Rationale
This chapter extends the notion of subtyping
to include behavioral properties.
It discusses the interpretation of types
as behavior and introduces an assertion logic
for verifying behavioral properties.
A brief introduction is given to the
operational semantics underlying the
verification logic.
We then look at the interpretation
of objects as behavioral types,
and present guidelines for designing
subtypes satisfying behavioral constraints.
Finally, we discuss what formal means we have
available to specify the behavioral
properties of a collection of related
objects.
Hints
The verification logic presented in this
chapter is based on the notion of
observable state changes.
The axioms presented abstract from the actual state changes
resulting from the execution of a program.
The actual behavior of a collection of
objects may be modeled by means of a
transition system, specifying the execution
steps, state changes and observable
behavior corresponding to object creation,
message passing and instance variable assignments.
Such a transition system may be regarded
as the operational semantics
underlying our assertion logic for
objects.
Further reading
As further reading with respect to the verification of programs, I recommend
[AptO] and [Dahl92].
An assertion logic for a parallel object-oriented language
is presented in [AmBo93].
Project assignments
There is still a need to incorporate the theoretical
insights with respect to the semantics and proof theory
of object-oriented languages in practical development
methods.
As assignments that hint towards the integration of theory
one may think of
- providing a proof theory for a subset of C++
- developing an operational semantics for a subset of C++
- formulating guidelines for safe inheritance in Smalltalk,
Eiffel or C++
Naturally, for student assignments an exploratory
study is probably the most one can ask for.

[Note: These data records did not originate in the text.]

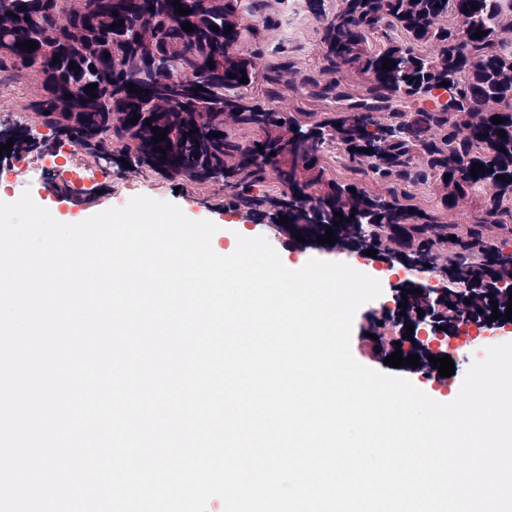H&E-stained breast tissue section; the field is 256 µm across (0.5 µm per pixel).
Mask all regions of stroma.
<instances>
[{"label": "stroma", "mask_w": 512, "mask_h": 512, "mask_svg": "<svg viewBox=\"0 0 512 512\" xmlns=\"http://www.w3.org/2000/svg\"><path fill=\"white\" fill-rule=\"evenodd\" d=\"M347 0H322L321 14H314L308 0H267L266 11L271 16V23L260 35H252L249 29H242L234 45L235 53L249 56L255 54L256 43H263L265 53L256 56L257 67L275 64L276 51L287 47L291 63L289 80L291 89L285 92V109L289 112H329L333 106L324 100H314L298 92L297 87L308 73L318 70L322 64L324 44L322 42V16H335L345 10ZM142 174L133 169H111L108 184L99 186L93 195L71 201L62 200L55 185L41 182L33 175H23L8 182L0 178V193L15 198L23 192H30L38 205L56 203L62 217L77 216L89 218L110 208H121L133 197L143 195L139 182ZM156 190L154 199L178 206L182 212L195 221L209 220L217 225L216 236L221 246H228V236L233 227L225 217L227 189L223 183L212 182L198 185L186 180L177 182L162 176H154ZM444 193L437 182L413 188L411 206L419 211L438 215L447 224H465L470 222L475 210L473 201L466 200L459 207L446 210L440 205ZM242 224L251 230L254 236L266 238L277 252H289L291 260H310L313 258L335 261L339 252L337 248L318 249L304 245L285 234L281 228L268 224L252 214H244Z\"/></svg>", "instance_id": "1"}]
</instances>
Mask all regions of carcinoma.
I'll return each mask as SVG.
<instances>
[{
  "mask_svg": "<svg viewBox=\"0 0 512 512\" xmlns=\"http://www.w3.org/2000/svg\"><path fill=\"white\" fill-rule=\"evenodd\" d=\"M173 3L0 0V84L35 76L39 92L29 108L76 147L94 139L95 150L104 152L106 139H115L122 149L101 156L105 162L198 184L222 173L232 189L228 206L271 224L286 216L301 235L322 236L330 228L338 236L366 215L372 249L387 240L396 258L413 265L441 261L442 273L456 283L500 277L512 267V241L486 233L489 225L507 229L512 218V41L499 36L512 0H347L343 12L323 20V64L302 81L308 97L335 106L320 119L278 112L246 95L258 76L269 100L281 99L288 87L285 49L260 73L231 52L242 24L256 34L270 22L266 0H251L244 13L239 0H179L191 10L187 15L175 13ZM448 13L462 27L435 26ZM120 20L122 26L111 27ZM186 22L192 31L182 29ZM393 25L411 41L368 48V36ZM477 31L484 36L473 37ZM27 40L36 42L31 52L21 46ZM423 40L437 45L436 59L416 53L413 42ZM157 55L172 67L149 69L147 57ZM386 58L396 66L381 69ZM72 61L79 68L69 69ZM345 70L364 76L362 94L343 85ZM244 76L248 82H239ZM443 82L445 98L435 93ZM89 84L97 85L94 97L85 91ZM381 111L391 113V124L375 122L373 113ZM136 114L139 120L129 123ZM494 117L502 123H492ZM155 127L165 140L154 142ZM241 129L256 137L240 139ZM335 140L352 173L379 181L386 194L370 195L356 181H324L321 152ZM474 163L485 169L475 179ZM271 170L283 185L278 196L263 192ZM431 180L446 189L447 210L483 192L471 223L445 224L411 210L410 189Z\"/></svg>",
  "mask_w": 512,
  "mask_h": 512,
  "instance_id": "carcinoma-1",
  "label": "carcinoma"
}]
</instances>
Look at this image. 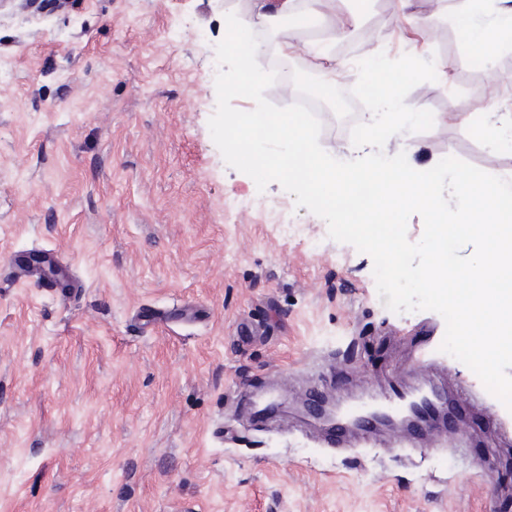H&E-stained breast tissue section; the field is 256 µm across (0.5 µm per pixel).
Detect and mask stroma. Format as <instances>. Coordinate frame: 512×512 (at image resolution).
Instances as JSON below:
<instances>
[{"mask_svg": "<svg viewBox=\"0 0 512 512\" xmlns=\"http://www.w3.org/2000/svg\"><path fill=\"white\" fill-rule=\"evenodd\" d=\"M456 0H371L329 53L445 61L411 107L435 124L395 141L427 170L453 156L512 174L469 126L512 88V43L471 70ZM252 0H9L0 8V268L54 252L66 292L0 283V512H512V410L441 351L443 318L395 313L373 260L280 184L258 191L208 122L225 16ZM284 207L296 232L267 221ZM191 302L206 319L142 335L138 313ZM434 325L458 434L391 432L347 448L303 421L301 393L347 401L415 384L389 337ZM277 383L254 424L243 398Z\"/></svg>", "mask_w": 512, "mask_h": 512, "instance_id": "1", "label": "stroma"}]
</instances>
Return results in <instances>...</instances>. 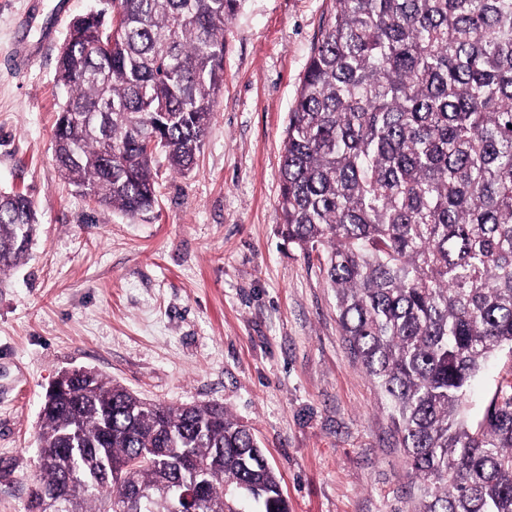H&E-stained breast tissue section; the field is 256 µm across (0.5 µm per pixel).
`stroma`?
I'll return each instance as SVG.
<instances>
[{"label": "stroma", "instance_id": "obj_1", "mask_svg": "<svg viewBox=\"0 0 512 512\" xmlns=\"http://www.w3.org/2000/svg\"><path fill=\"white\" fill-rule=\"evenodd\" d=\"M61 0H0V190L35 203L25 262L0 288V512H28L44 395L82 368L139 397L218 403L250 425L288 512H418L371 379L350 358L317 258L281 235L280 157L333 0H241L196 168L156 154L157 202L129 216L58 171ZM512 355L474 381L479 417Z\"/></svg>", "mask_w": 512, "mask_h": 512}]
</instances>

As a research project one may think
of
- the development of an object-oriented model-based
specification formalism
that allows for an easy transition from a specification
to an implementation in some object-oriented language.
Comments
In the final section of this chapter
an overview is given of
a number of formal approaches to modeling
the behavioral properties of collections
of objects.
This overview is far from complete.
For example, not included are the process
algebras as described in [Milner83],
which provide a powerful formalism to specify
concurrency and communication aspects.